Overview
Home insurtech Hippo reported its first-ever positive net income in Q2 2025, closing the quarter with $1 mn in profit. Gross written premium reached $299mn, up 16% from $258mn a year earlier. Growth came primarily from the company’s hybrid fronting strategy.
This milestone reflects a combination of revenue growth, a broader premium mix, a lower consolidated net loss ratio, stronger operating efficiency, and reduced stock-based compensation costs.
Quarterly operating expenses for sales and marketing, tech and development, and general and administrative functions fell by $6mn compared to Q2 2024 — a 16% year-over-year drop.
Existing programs added $24mn in organic growth (up 13%), while new programs contributed another $23mn.
Meanwhile, gross written premiums for Hippo’s core home insurance product declined 9% year-over-year.
The company’s cash and investment holdings (excluding restricted cash) rose by $76mn quarter-over-quarter, reaching $604mn. Most of that increase came from the issuance of a $50mn surplus note.
Revenue Growth Driven by Insurance-as-a-Service
Hippo reported total revenue of $117.3mn for Q2 2025, up 31% from $89.6mn in Q2 2024. This growth came primarily from the Insurance-as-a-Service (IaaS) segment, which nearly doubled its revenue from $24.4mn to $48mn (+97%).
The Hippo Home Insurance Program grew moderately by 8% (from $56.2mn to $60.6mn), while Services revenue fell slightly by 3%.
Expense Management Shows Mixed Signals
Total expenses declined 7% year-over-year, from $126.1mn to $113.3mn, largely due to a reduction in losses and loss adjustment expenses, which dropped from $60.4mn to $44.5mn. However, insurance-related expenses increased from $24.5mn to $32.8mn. Sales and marketing costs were cut by 31%, and general/admin expenses also decreased, showing signs of operational tightening.
Segment Expense Shifts Highlight Strategy Pivot
- Insurance-as-a-Service expenses surged 120% (from $15.8mn to $34.8mn), indicating rapid investment in growth.

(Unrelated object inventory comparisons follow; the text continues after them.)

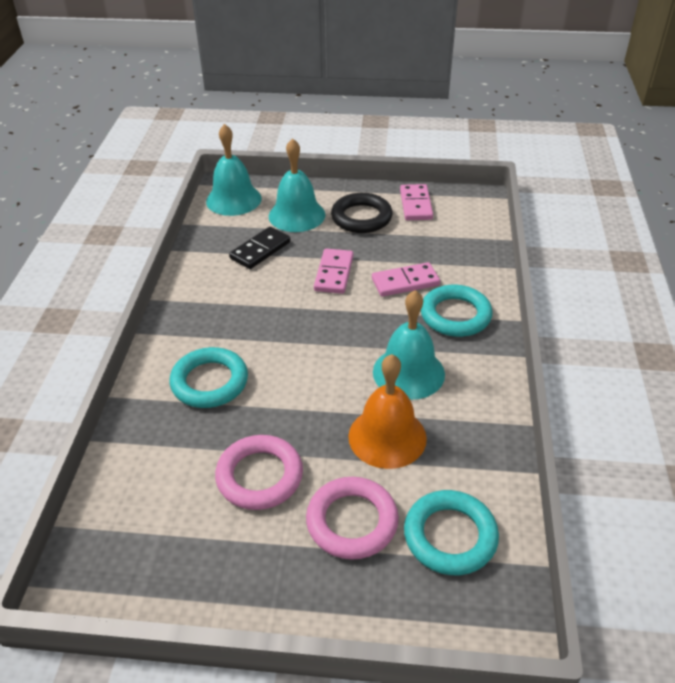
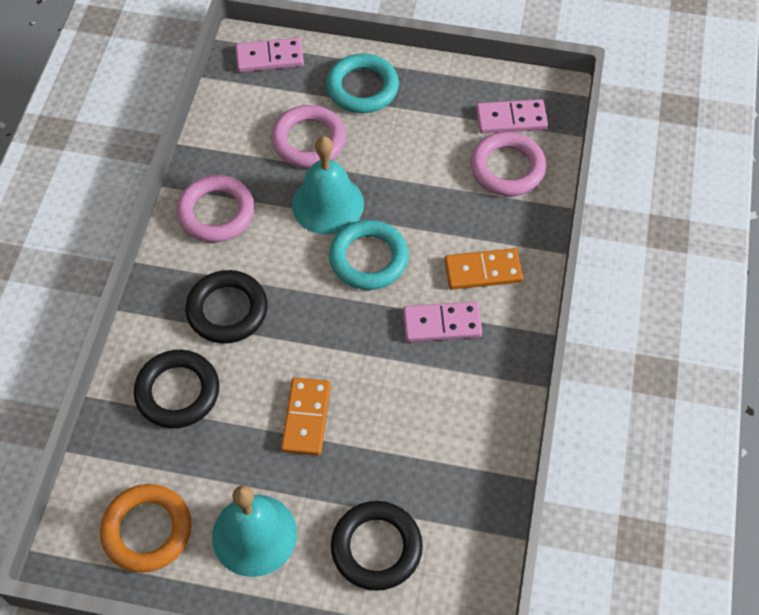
black domino: [229,227,290,269] = 1 -> none = 0
black ring: [331,193,392,233] = 1 -> [134,350,219,428] [185,270,267,344] [331,501,423,591] = 3
orange bell: [348,354,427,469] = 1 -> none = 0
orange domino: none = 0 -> [281,377,331,456] [444,248,523,290] = 2
orange ring: none = 0 -> [100,484,191,572] = 1
pink ring: [215,435,303,510] [306,477,399,560] = 2 -> [176,175,255,242] [271,105,346,168] [470,132,546,196] = 3
turquoise bell: [206,124,262,216] [269,138,325,232] [373,290,445,400] = 3 -> [212,485,297,577] [292,136,364,235] = 2
turquoise ring: [170,347,248,408] [404,490,499,575] [421,285,493,337] = 3 -> [326,54,399,113] [329,220,409,290] = 2

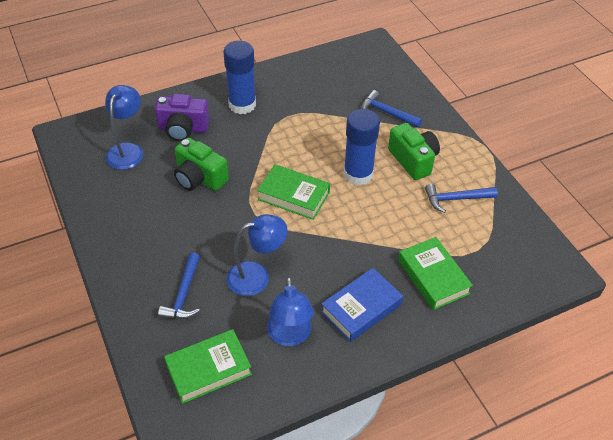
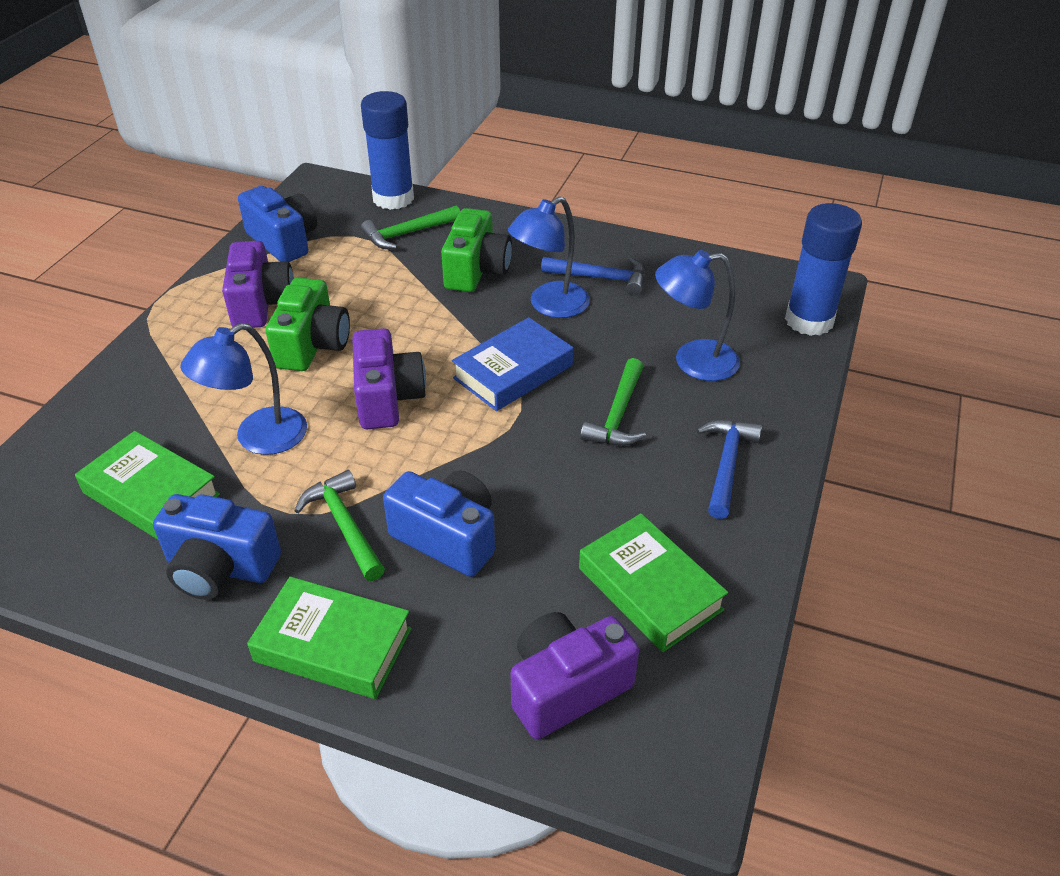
blue camera: none = 0 -> [153,494,281,600] [238,186,317,262] [383,470,495,577] = 3
blue hammer: [158,252,200,319] [361,90,422,128] [425,184,498,213] = 3 -> [541,257,645,296] [697,420,762,519] = 2
green hammer: none = 0 -> [294,470,385,581] [361,205,460,249] [580,358,646,446] = 3
purple camera: [155,94,210,141] = 1 -> [222,241,294,328] [352,328,426,429] [511,612,639,739] = 3

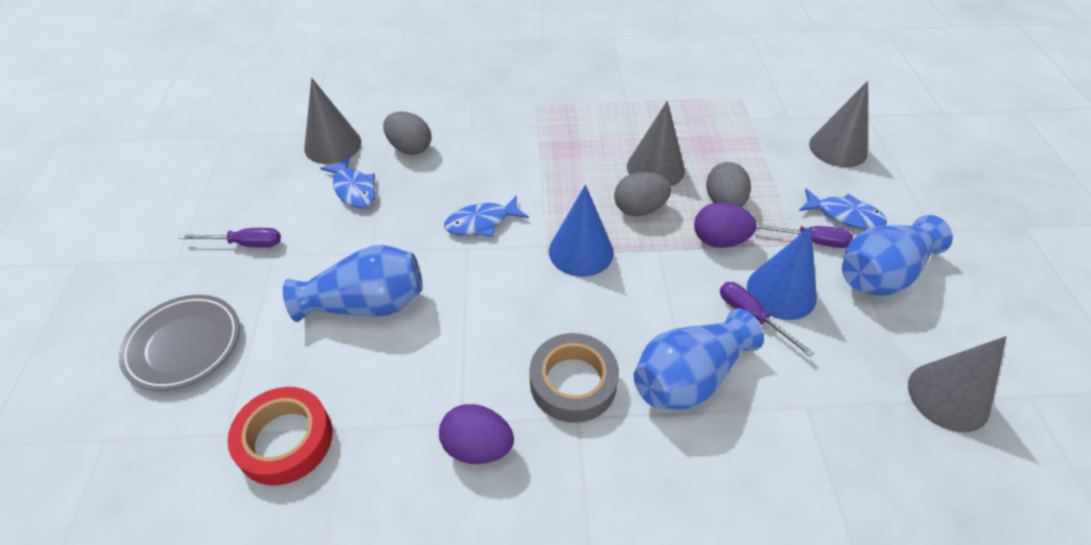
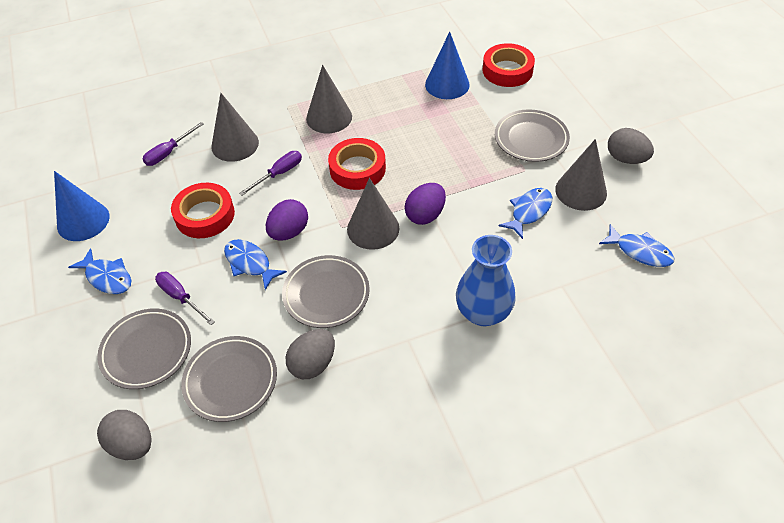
blue fish: [320,156,376,208] [444,195,529,237] [799,189,887,229] = 3 -> [68,248,132,294] [224,239,287,290] [499,188,552,239] [599,224,674,267] = 4
blue vase: [283,245,423,322] [634,308,764,410] [842,215,953,296] = 3 -> [456,235,516,326] = 1
grey plate: [118,295,240,391] = 1 -> [97,309,191,389] [181,336,277,422] [282,255,370,328] [495,109,570,162] = 4
grey tape: [529,333,619,423] = 1 -> none = 0
red tape: [228,387,333,486] = 1 -> [171,183,235,238] [328,138,386,190] [482,43,535,87] = 3

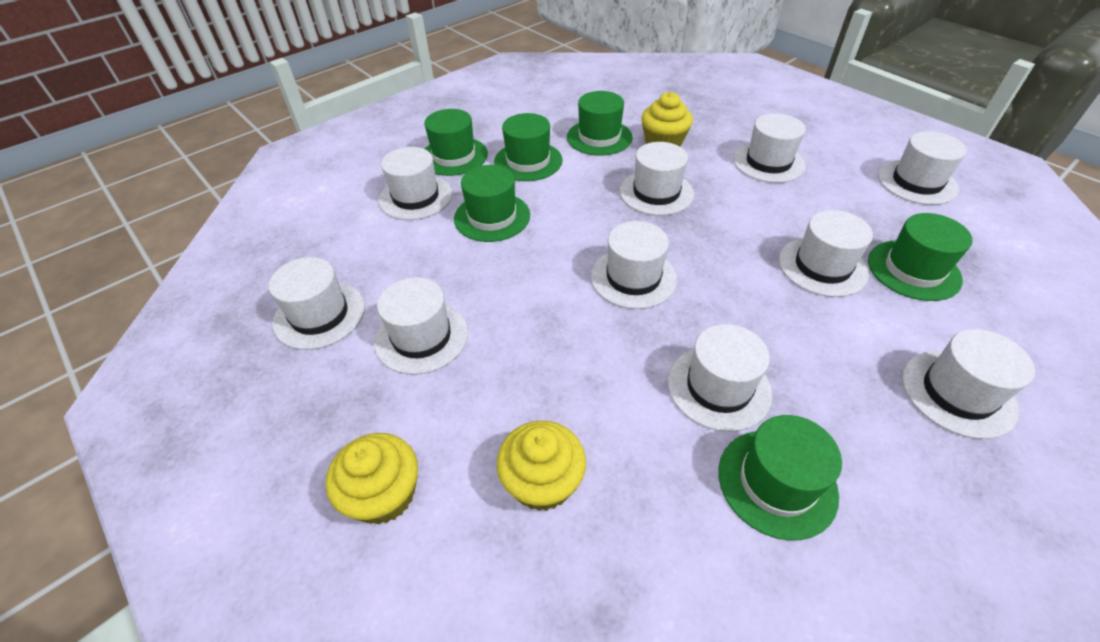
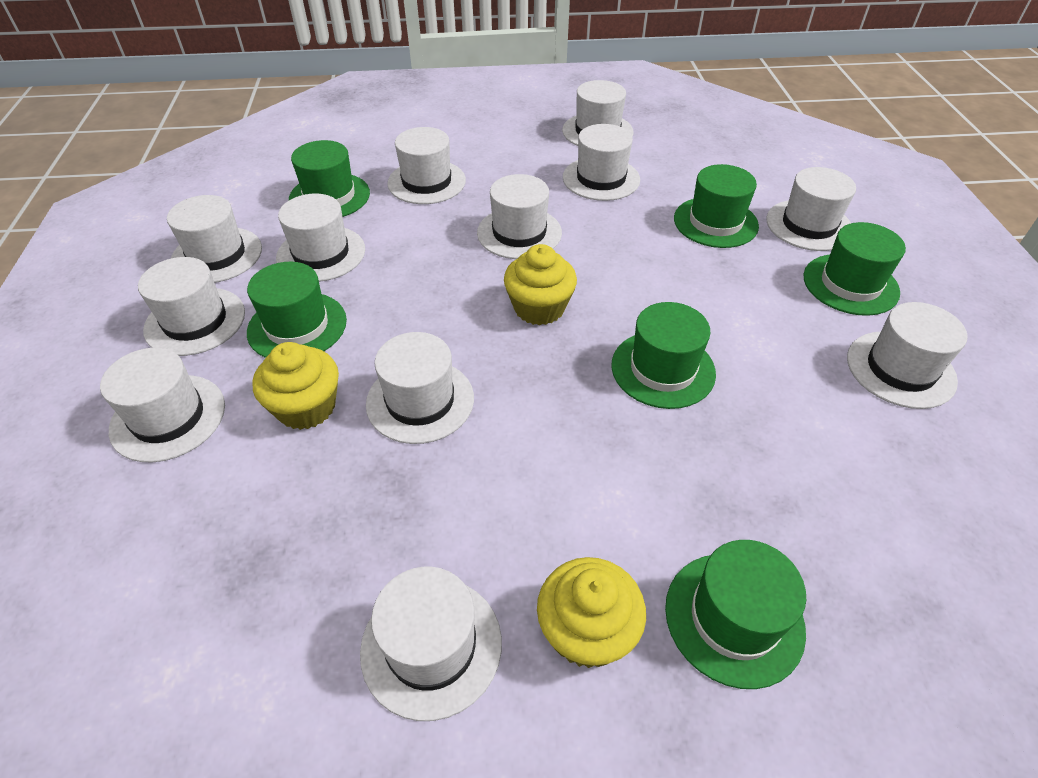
white hat: [269,257,365,350] [374,277,468,375] [379,147,452,220] [591,221,677,309] [620,142,694,216] [668,324,772,432] [733,113,806,183] [779,210,873,297] [878,131,967,205] [902,329,1035,439] = 10 -> [100,348,225,462] [138,257,245,356] [167,195,262,283] [276,194,365,282] [360,567,502,721] [366,332,474,444] [387,127,466,204] [477,174,562,259] [562,80,634,146] [563,124,640,201] [766,167,856,251] [847,302,968,409] = 12

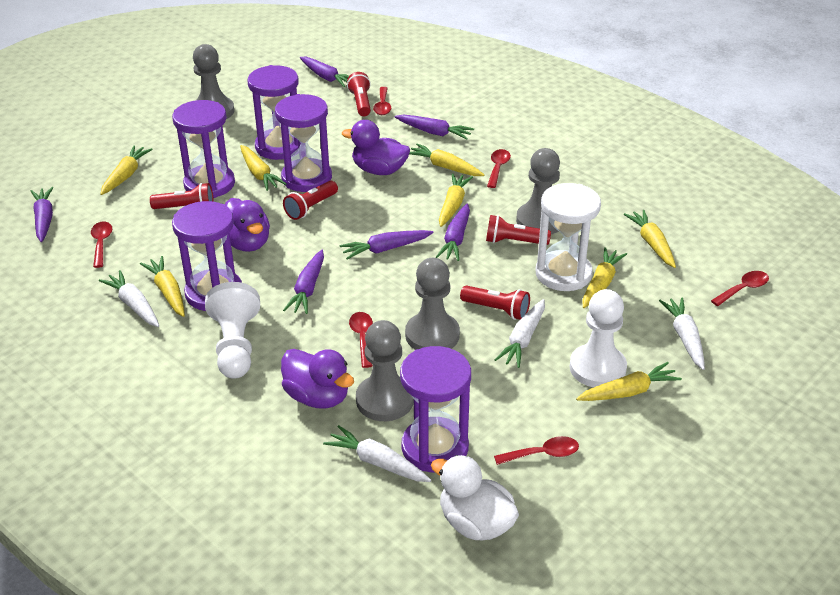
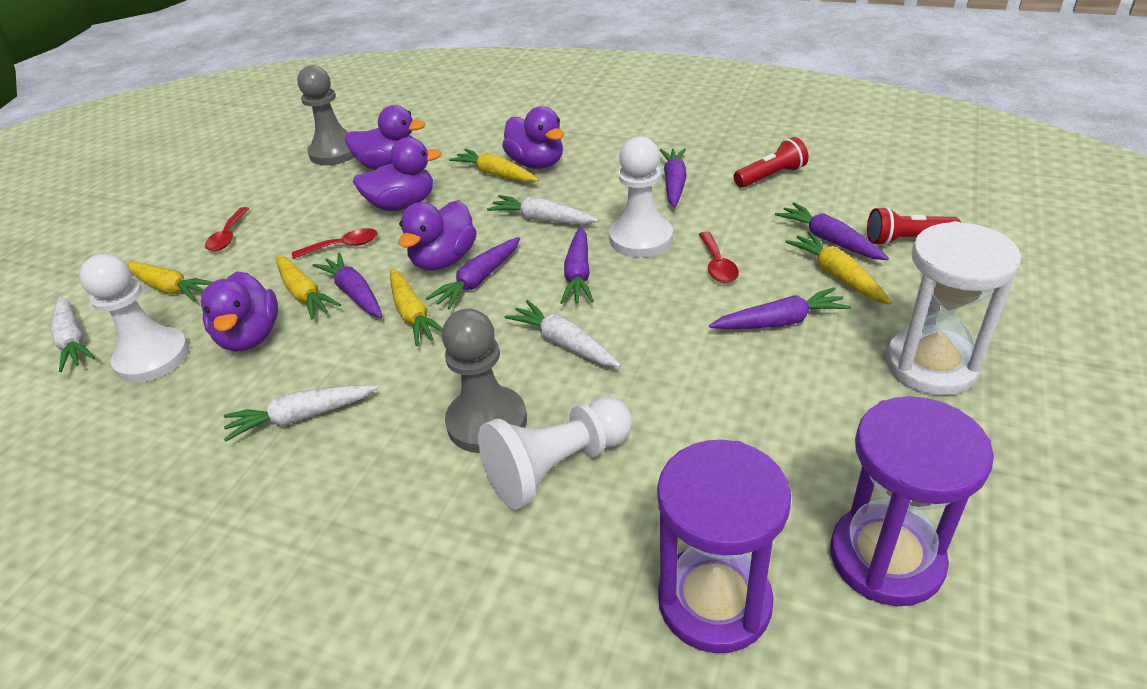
grey pawn: [193,44,234,119] [356,320,414,421] [405,258,460,350] [516,148,560,234] = 4 -> [297,65,354,165] [442,308,527,453] = 2
purple duck: [225,198,270,252] [281,349,354,409] [342,120,410,175] = 3 -> [201,271,278,352] [345,105,425,170] [353,137,442,211] [398,200,477,271] [502,106,564,169] = 5
purple hourglass: [172,100,235,198] [172,201,242,311] [247,65,299,160] [275,94,332,192] [400,346,471,472] = 5 -> [657,440,791,653] [830,396,994,606] = 2
red flashlight: [150,183,214,209] [283,181,338,220] [347,72,371,116] [460,285,530,320] [486,215,551,245] = 5 -> [734,137,809,188] [867,207,961,246] = 2
red spoon: [91,221,112,268] [349,312,373,368] [373,87,391,115] [487,149,511,188] [494,436,579,465] [711,271,769,306] = 6 -> [205,207,249,251] [292,228,377,259] [698,231,739,283] = 3
white duck: [431,455,519,541] = 1 -> none = 0
white pawn: [205,282,260,379] [570,289,627,387] = 2 -> [79,254,189,383] [478,397,633,510] [609,136,673,257] = 3
yellow carrot: [100,146,153,195] [140,256,185,317] [240,145,286,191] [409,143,484,176] [439,173,473,227] [576,362,682,401] [582,247,627,308] [624,210,676,268] = 8 -> [126,261,212,301] [275,255,341,319] [390,268,443,346] [449,149,538,182] [785,231,891,305] = 5

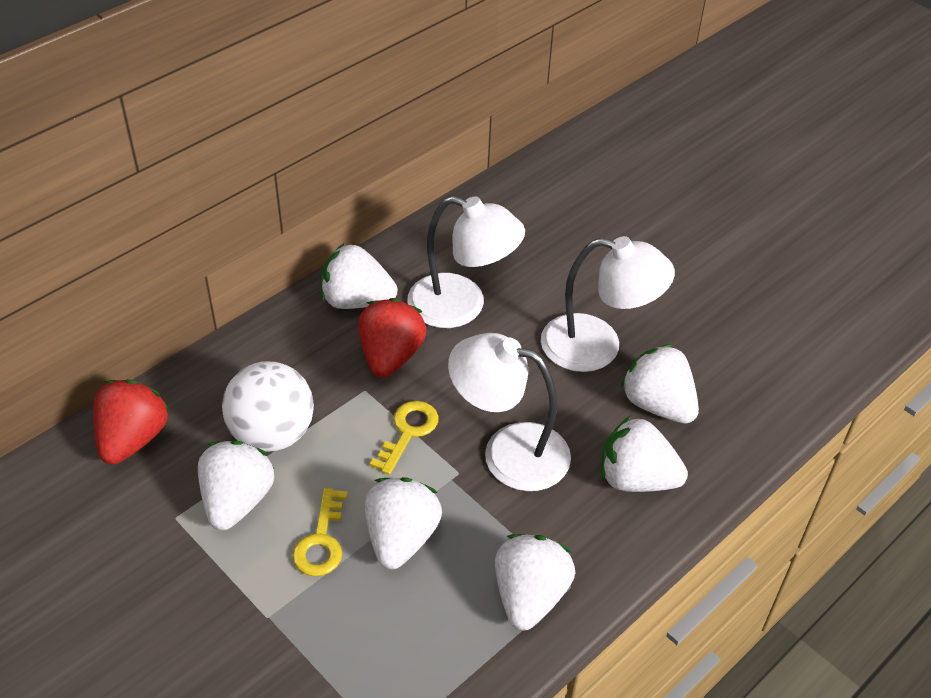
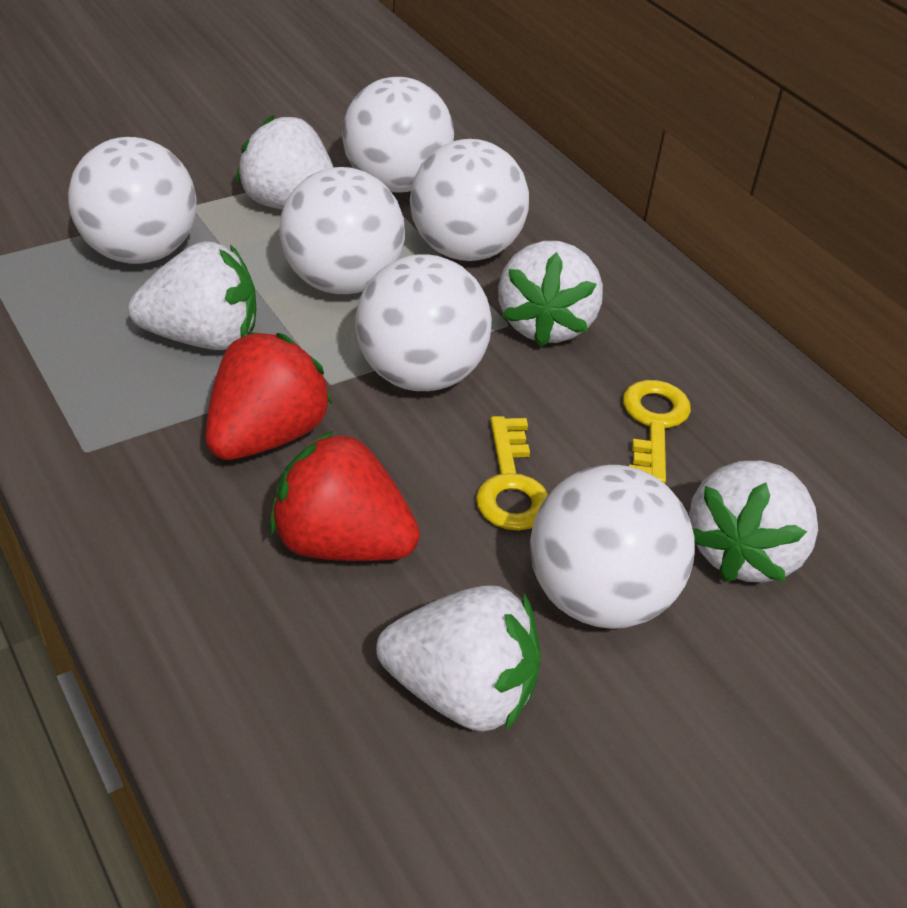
white ball: [222,361,314,452] = 1 -> [68,137,197,264] [279,167,405,294] [342,77,454,193] [356,254,492,391] [410,139,529,261] [530,465,695,629] = 6
white lamp: [407,196,525,328] [448,333,571,491] [541,236,675,372] = 3 -> none = 0
white strawberry: [198,440,274,530] [321,244,398,309] [365,477,442,569] [495,534,575,630] [601,416,688,492] [620,344,699,424] = 6 -> [128,241,256,350] [236,115,334,210] [376,585,541,732] [498,241,603,347] [689,461,818,583] = 5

- The Hippo Home Insurance Program saw a 33% drop in expenses, likely a result of scaling back or achieving better underwriting efficiency.
- Services expenses fell by 8%, consistent with the decline in revenue.
Improved Operating Results Across All Segments
- Adjusted operating income turned positive for the first time in the Hippo Home Insurance Program: $4.8mn in Q2 2025 vs. $(26.0)mn loss in Q2 2024.
- IaaS segment also posted strong adjusted operating income of $10.0mn, up 75% from $5.7mn.
- Services still operates at a loss, but losses narrowed from $(4.5)mn to $(3.2)mn.
Key Metrics
| Metric | Q2 2025 | Q2 2024 | % Change |
|---|---|---|---|
| Total Revenue | $117.3mn | $89.6mn | +31% |
| Net Earned Premium | $94.0mn | $64.4mn | +46% |
| Total Expenses | $113.3mn | $126.1mn | -10% |
| Net Income (Loss) | $(3.9)mn | $(37.2)mn | +90% |
| Adjusted Operating Income | $11.8mn | $(24.9)mn | N/A |
Net Loss Narrows Significantly
Hippo’s net loss narrowed to $(3.9)mn in Q2 2025, a significant improvement from $(37.2)mn in the same quarter last year. Income (loss) before taxes also flipped to a positive $4.0mn, compared to a $(36.5)mn loss in Q2 2024. This turnaround was driven by higher revenue and tighter control over claim-related costs and marketing expenses.